* _Brief_: State whether each statement agrees with the travel account of sailing the Dalmatian Coast, giving yes or no together with the deciding words of the account quoted exactly. 1. The travelers flew British Air from London-Heathrow to Split. 2. The church in Kut dates from the 1700s. 3. The island of Vis was historically controlled by Italy.

* _Text excerpt_:
Detomo's Abroad

Detomos Abroad

Sailing the Dalmatian Coast of Croatia

November 1, 2015 8:01 pm

August & September 2015

Our 2015 adventure began with leaving Washington, D.C. after celebrating Julie’s 39th birthday for the 22nd time with our sons, their wives and our two grandchildren. We flew Delta to London-Heathrow, where we stayed at the Hilton for the night ready to fly British Air to Split, Croatia early on Wednesday, the next morning. Once in Split, we took a short taxi ride to Trogir Marina – a well-positioned boutique marina located on an island between an industrial port and an “old-town” marine trading village. We met up with our close friends and traveling companions, Peter and Nikki, and, after depositing our gear into our cabin on the boat, began a walk through the ancient town of Trogir. The streets were lined with all sorts of local vendor booths and shops selling heather sachets, olive oil, soaps and souvenirs, along with all sorts of market foods and clothing. The light rain that developed did nothing to dampen the activity, as we stopped at a local shop and had a big lunch of mussels (as a starter), followed by grilled octopus, beef, kolbasz, cheese and zucchini fritters. It was all washed down with pivo (beer) and cider. We then walked off our gluttony by shopping through the Marina stores finding a unique shop that sells bags made of sail-material. After returning to the boat to relax, visit, unpack and stow our gear, we waited for the skies to clear before setting out again to ogle the yachts in harbor, and make our way to a nice, little restaurant where we dined on mixed mussels and grilled prawns – Awesome!

Julie & Nikki

Julie & Nikki

Thursday, August 20th began as a day of perfect weather in the 60’s and 70’s, ideal for the day’s sail to the island and town of Vis. The island of Vis is farthest west from Croatia’s coast and was historically controlled by Italy, and the Italian influence is prevalent even today. The harbor was full of sail boats, all backed-in to the wharf, as is common in the Mediterranean. Once we were set, we set out to explore the town, only steps from our boat’s stern. While there, we walked to the neighboring town of Kut, a quaint seaside town of old stone with a church from the 1500’s and a fortress with cannons to protect the town.  We then returned to Vis and traveled to the far side of the bay to investigate an old cemetery, ringed with olive trees. In this town, the markets were again filled with seashells, heather sachets, and olive oil. We ate ashore in Kut at a small, local restaurant, where the island’s specialty: mussels, followed by eggplant casserole with anchovies, pasta Faggioli, and grilled sea bass. We then stopped and had street food for dessert -12 mini donuts with powdered sugar and chocolate, (white and dark), made to order for us while we waited. These, of course, we ate with a pear liqueur as a nightcap.

* _Records provided_:
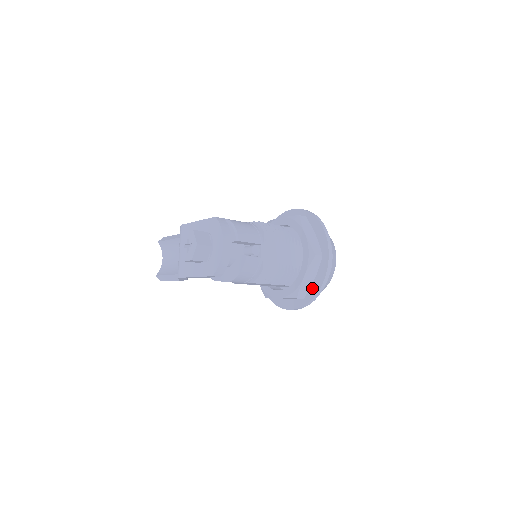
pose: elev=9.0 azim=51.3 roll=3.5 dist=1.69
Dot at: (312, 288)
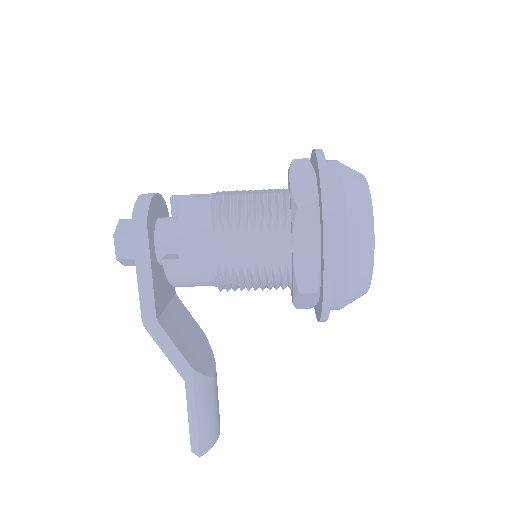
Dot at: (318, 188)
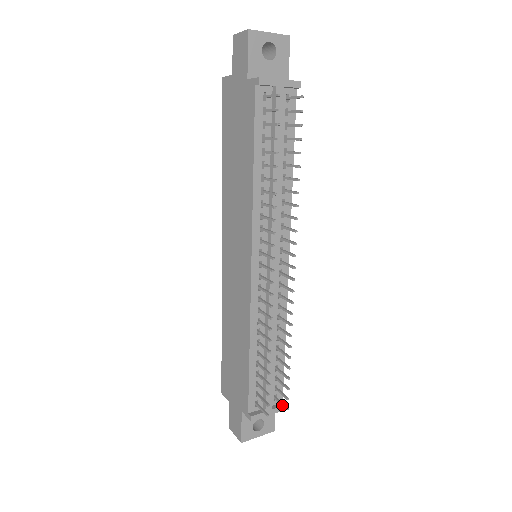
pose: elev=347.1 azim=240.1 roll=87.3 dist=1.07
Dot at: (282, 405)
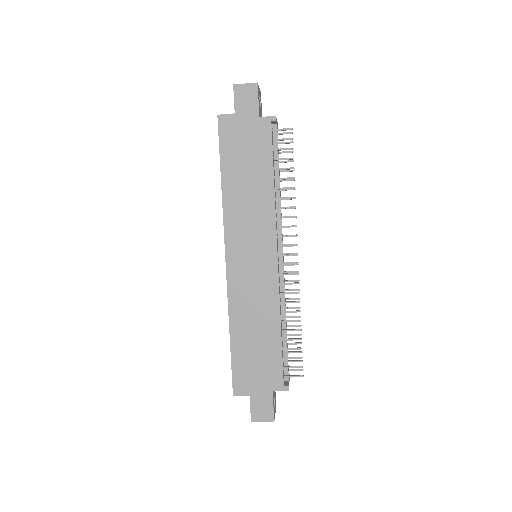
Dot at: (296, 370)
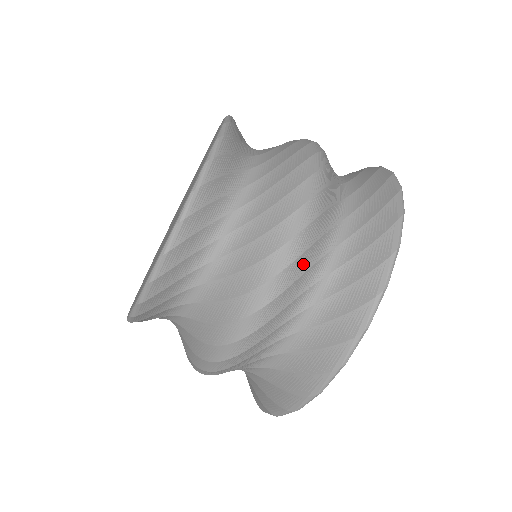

* * *

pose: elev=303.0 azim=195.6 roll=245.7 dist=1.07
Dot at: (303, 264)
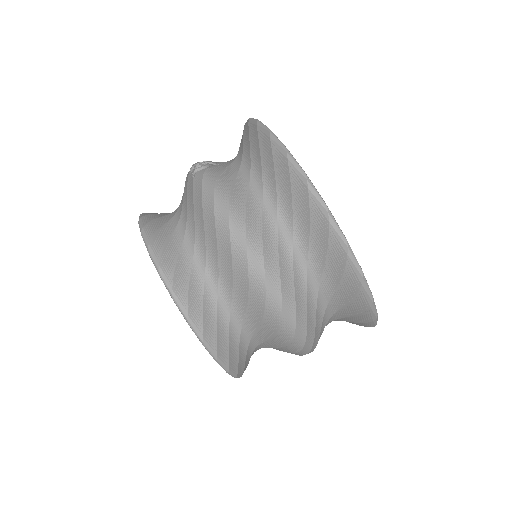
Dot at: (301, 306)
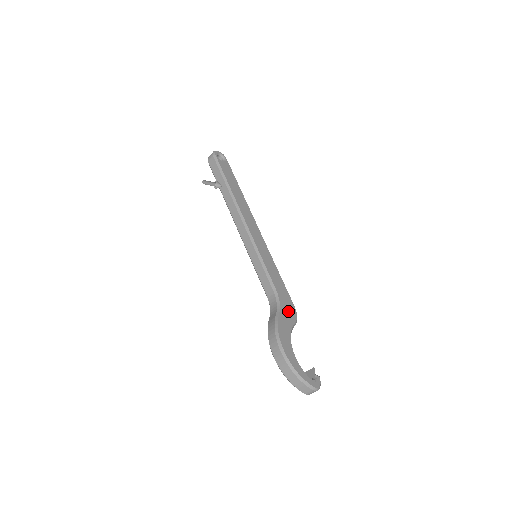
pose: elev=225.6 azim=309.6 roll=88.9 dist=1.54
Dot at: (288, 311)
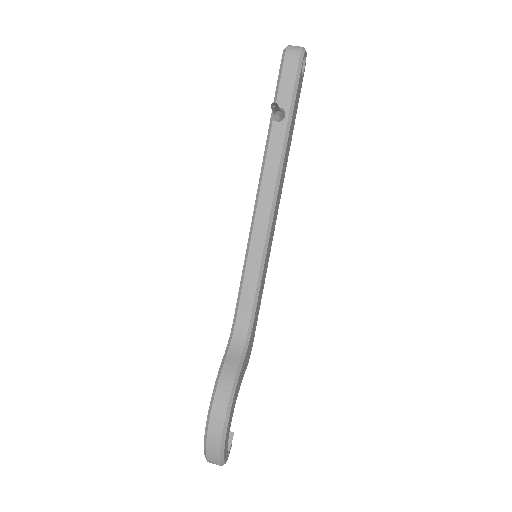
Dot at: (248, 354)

* _Result_:
1. Yes: "ready to fly British Air to Split, Croatia early on Wednesday"
2. No: "a church from the 1500’s"
3. Yes: "was historically controlled by Italy"